:: TASK DESCRIPTION ::
Whenever a line in the records below holds the string "against", include it in the count, and state the number alone.

====== DATA SUPPLIED ======

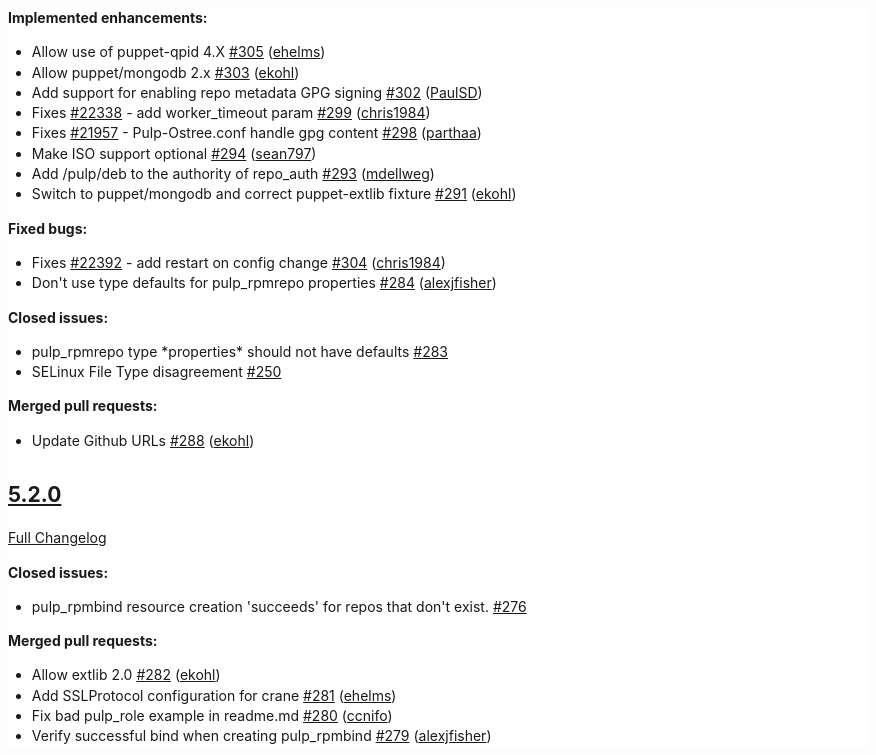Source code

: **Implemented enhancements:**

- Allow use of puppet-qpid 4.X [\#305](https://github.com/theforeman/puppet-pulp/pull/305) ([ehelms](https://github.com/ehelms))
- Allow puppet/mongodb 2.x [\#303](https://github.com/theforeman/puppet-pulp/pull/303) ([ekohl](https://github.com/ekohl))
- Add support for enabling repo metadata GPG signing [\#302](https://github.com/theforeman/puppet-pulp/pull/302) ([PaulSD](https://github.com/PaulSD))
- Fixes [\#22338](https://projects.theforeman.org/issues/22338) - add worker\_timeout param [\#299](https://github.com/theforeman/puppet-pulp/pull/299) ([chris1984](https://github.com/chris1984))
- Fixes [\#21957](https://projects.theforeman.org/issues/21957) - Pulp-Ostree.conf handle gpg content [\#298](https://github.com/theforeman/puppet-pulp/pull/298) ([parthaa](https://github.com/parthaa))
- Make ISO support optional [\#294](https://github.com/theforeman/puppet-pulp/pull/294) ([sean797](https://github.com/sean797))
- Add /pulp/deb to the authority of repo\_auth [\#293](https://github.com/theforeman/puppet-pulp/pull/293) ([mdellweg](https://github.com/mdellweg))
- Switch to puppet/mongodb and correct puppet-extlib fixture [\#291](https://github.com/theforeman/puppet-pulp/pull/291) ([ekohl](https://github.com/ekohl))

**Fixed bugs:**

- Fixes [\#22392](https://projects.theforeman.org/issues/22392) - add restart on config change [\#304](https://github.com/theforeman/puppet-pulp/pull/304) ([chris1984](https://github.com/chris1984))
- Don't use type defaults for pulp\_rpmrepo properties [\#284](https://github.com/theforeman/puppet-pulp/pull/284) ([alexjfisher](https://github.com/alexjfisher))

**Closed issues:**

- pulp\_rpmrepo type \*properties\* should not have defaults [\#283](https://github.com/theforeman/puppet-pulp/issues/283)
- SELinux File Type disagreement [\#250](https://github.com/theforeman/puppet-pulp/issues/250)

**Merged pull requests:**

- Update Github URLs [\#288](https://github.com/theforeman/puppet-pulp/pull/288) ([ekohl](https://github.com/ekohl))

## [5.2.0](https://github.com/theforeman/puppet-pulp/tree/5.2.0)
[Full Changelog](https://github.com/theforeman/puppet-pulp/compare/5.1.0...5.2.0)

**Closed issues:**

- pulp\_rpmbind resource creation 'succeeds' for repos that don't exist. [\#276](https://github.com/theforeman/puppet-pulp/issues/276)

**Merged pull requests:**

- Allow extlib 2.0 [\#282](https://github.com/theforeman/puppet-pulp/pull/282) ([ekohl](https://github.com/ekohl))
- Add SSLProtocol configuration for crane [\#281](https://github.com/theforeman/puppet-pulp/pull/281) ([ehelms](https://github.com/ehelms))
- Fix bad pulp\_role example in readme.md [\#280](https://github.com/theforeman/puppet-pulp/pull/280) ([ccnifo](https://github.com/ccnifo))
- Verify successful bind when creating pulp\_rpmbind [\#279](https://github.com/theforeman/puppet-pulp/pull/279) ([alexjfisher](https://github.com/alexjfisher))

======
====== DATA SUPPLIED ======

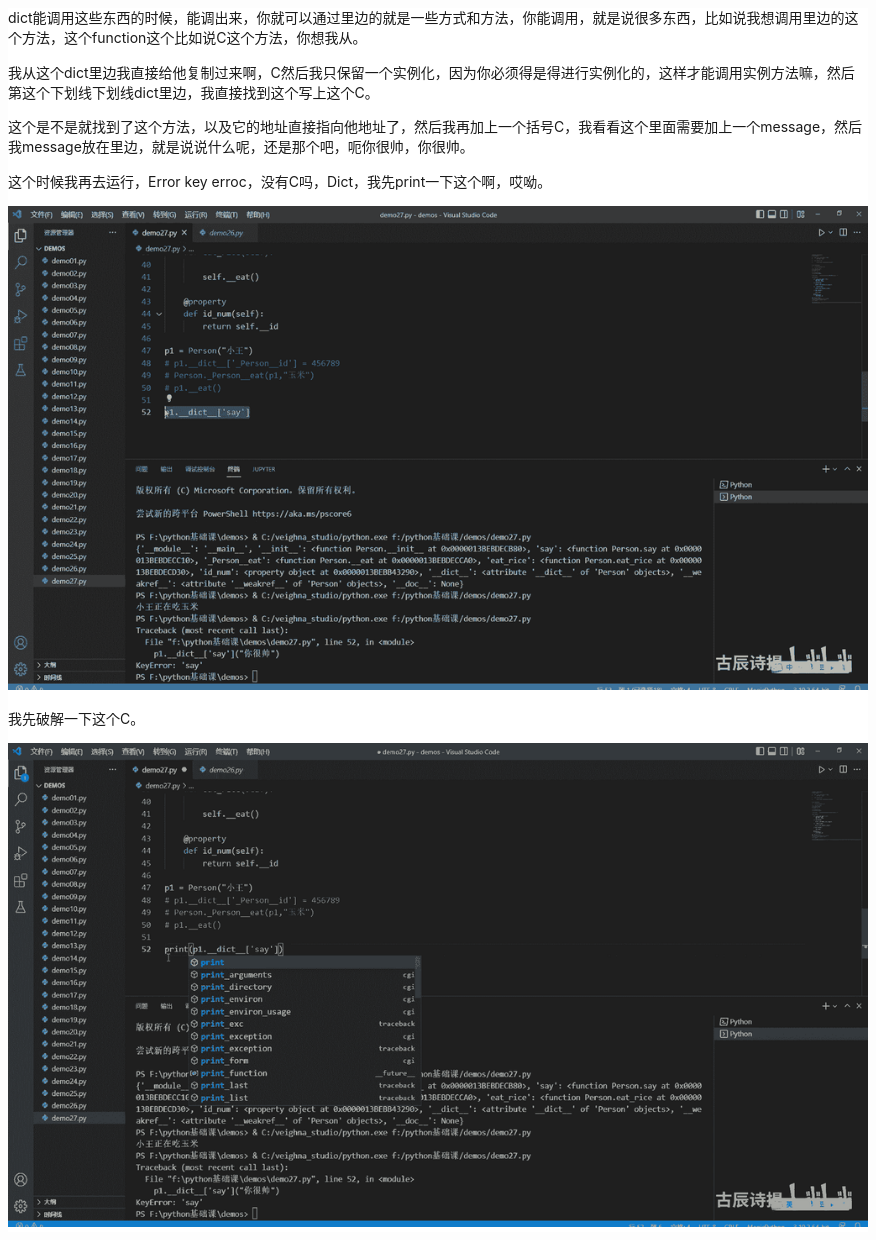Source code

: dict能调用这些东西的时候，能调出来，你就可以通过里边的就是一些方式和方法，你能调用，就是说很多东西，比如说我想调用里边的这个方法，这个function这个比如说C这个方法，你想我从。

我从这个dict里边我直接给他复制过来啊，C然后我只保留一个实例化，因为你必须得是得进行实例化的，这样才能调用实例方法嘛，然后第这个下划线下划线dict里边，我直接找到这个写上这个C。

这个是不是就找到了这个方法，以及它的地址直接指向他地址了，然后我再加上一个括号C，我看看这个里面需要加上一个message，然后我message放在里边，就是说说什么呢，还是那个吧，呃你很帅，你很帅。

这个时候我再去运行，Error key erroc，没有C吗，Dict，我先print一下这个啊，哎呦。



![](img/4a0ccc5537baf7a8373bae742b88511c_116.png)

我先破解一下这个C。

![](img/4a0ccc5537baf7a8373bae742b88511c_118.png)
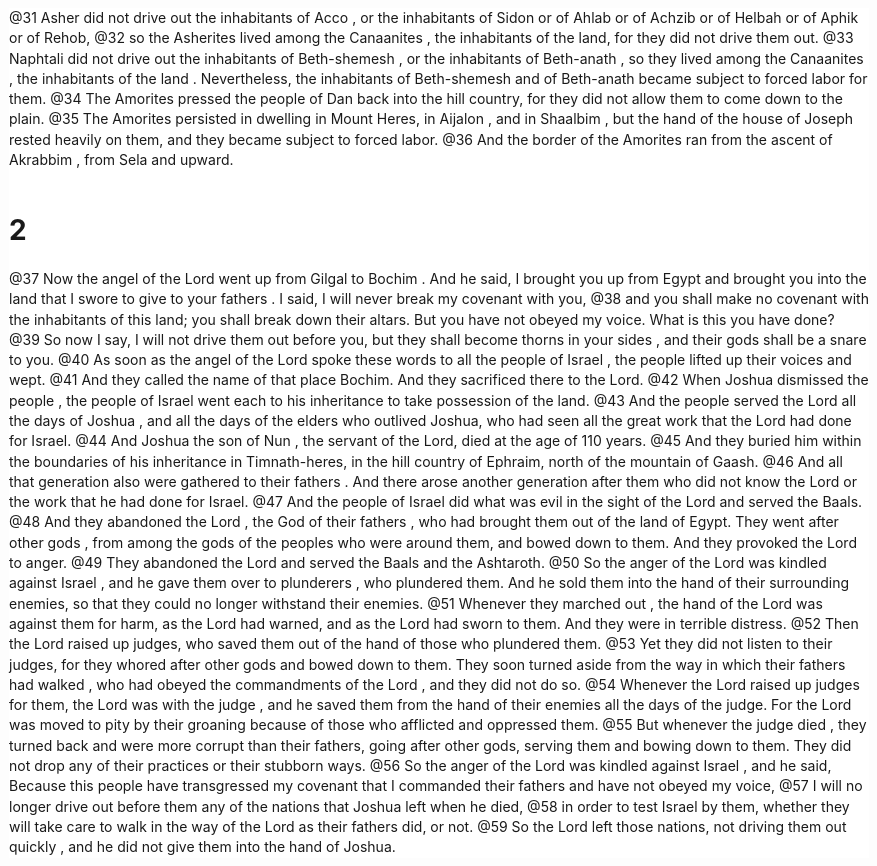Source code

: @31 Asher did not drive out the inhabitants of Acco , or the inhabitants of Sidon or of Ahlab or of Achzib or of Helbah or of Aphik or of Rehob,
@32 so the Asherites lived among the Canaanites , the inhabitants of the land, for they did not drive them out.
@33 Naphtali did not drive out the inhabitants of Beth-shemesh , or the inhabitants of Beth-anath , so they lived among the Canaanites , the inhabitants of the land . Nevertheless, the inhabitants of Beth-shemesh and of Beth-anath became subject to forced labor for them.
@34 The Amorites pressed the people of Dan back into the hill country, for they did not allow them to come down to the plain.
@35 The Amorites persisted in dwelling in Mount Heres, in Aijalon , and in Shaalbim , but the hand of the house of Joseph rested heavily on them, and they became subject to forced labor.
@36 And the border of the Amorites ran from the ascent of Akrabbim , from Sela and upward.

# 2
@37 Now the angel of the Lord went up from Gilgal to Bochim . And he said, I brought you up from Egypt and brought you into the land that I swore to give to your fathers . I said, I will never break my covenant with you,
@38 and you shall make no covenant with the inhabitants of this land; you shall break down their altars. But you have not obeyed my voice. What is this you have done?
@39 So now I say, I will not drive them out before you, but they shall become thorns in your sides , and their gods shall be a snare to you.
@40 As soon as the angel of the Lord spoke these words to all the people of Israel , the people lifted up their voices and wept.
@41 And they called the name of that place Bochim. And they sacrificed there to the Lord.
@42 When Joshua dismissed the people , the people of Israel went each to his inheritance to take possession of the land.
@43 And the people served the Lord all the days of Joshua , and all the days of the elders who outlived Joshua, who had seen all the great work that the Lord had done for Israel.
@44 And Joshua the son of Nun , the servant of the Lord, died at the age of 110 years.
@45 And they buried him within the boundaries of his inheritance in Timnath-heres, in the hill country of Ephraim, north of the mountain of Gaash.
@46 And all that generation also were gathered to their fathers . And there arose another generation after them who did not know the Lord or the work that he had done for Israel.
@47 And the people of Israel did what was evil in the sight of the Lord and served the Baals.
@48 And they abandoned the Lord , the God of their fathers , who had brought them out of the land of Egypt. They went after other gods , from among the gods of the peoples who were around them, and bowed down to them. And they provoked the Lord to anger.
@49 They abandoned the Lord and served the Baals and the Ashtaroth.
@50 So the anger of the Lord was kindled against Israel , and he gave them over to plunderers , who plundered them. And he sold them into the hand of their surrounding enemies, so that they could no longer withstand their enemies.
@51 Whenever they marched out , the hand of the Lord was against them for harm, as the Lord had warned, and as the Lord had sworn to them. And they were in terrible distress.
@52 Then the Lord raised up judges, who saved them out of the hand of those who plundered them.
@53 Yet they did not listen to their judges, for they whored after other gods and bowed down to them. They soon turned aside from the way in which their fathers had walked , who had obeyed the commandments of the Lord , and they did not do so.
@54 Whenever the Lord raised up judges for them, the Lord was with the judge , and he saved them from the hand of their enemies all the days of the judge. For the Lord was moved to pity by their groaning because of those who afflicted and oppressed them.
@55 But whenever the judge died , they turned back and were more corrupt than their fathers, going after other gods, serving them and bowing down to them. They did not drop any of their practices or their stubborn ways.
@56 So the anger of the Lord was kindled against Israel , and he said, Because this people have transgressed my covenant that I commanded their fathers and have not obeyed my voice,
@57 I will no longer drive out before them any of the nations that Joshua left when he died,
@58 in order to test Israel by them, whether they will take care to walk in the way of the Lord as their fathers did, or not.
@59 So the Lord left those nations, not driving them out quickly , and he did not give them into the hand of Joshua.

======

:: RESPONSE AREA ::
3